Si. Inoltre mancano di varie cose: ad esempio, nella selezione negativa questi soggetti non hanno il “gioco”
delle due catepsine quindi anche il riconoscimento delle MHC è diverso.

30) Le cellule NK hanno KIR sia attivatori che inibitori a seconda di come sono strutturati (quelli
lunghi sono tutti inibitori mentre quelli corti sono tutti attivatori). Gli inibitori sono quelli che
interagiscono con le MHC di classe I e impediscono alle NK di indurre la lisi della cellula con
cui interagiscono. Gli attivatori sono sempre KIR o possono non essere KIR?
Gli attivatori sono presenti nella famiglia dei KIR ma ve ne sono anche altri in famiglie differenti.
I KIR sono quelli maggiormente espressi ma affianco a questi abbiamo anche i LIR (Leukocyte
immunoglobulin-like receptor) e altre famiglie di recettori che sono sia attivatori che inibitori.
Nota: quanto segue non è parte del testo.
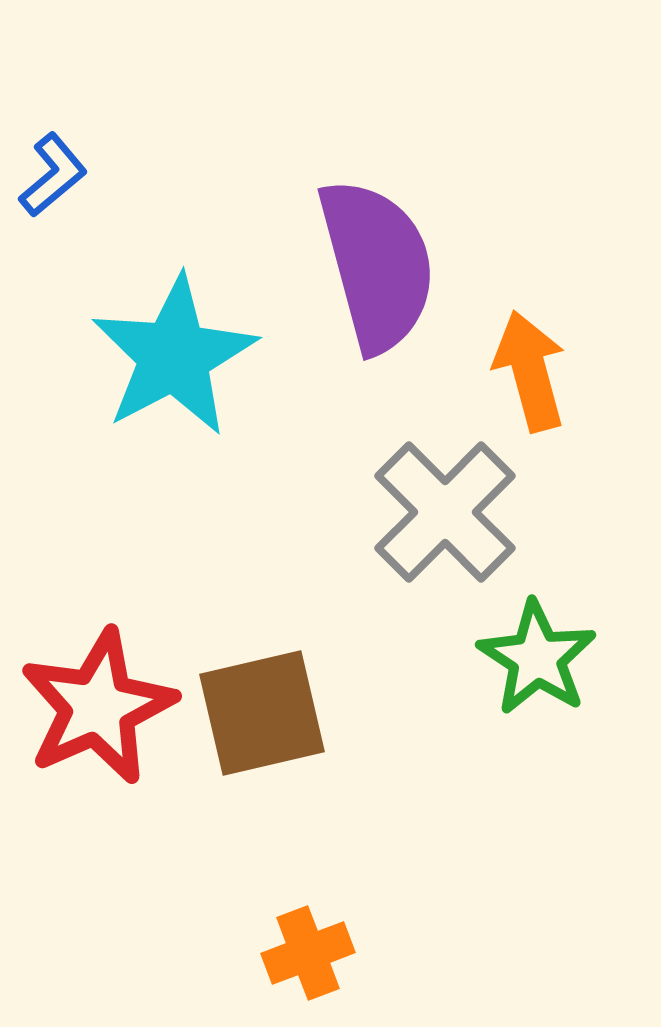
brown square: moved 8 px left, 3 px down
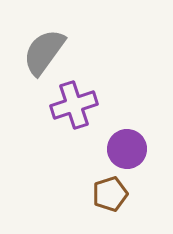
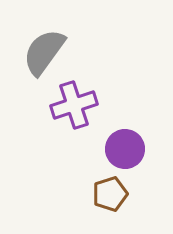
purple circle: moved 2 px left
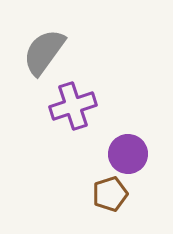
purple cross: moved 1 px left, 1 px down
purple circle: moved 3 px right, 5 px down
Questi
hanno quasi tutti il medesimo meccanismo di funzionamento però chiaramente ci sono delle proteine
adattatrici che li adattano al sistema di trasduzione del segnale o presentano delle code lunghe
contenenti ITIM. La varietà è molta perché ci sono molti target da riconoscere.

31) Nell’immunoterapia passiva l’immunosenescenza può compromettere il risultato della terapia?


Sì, un soggetto anziano è meno responsivo.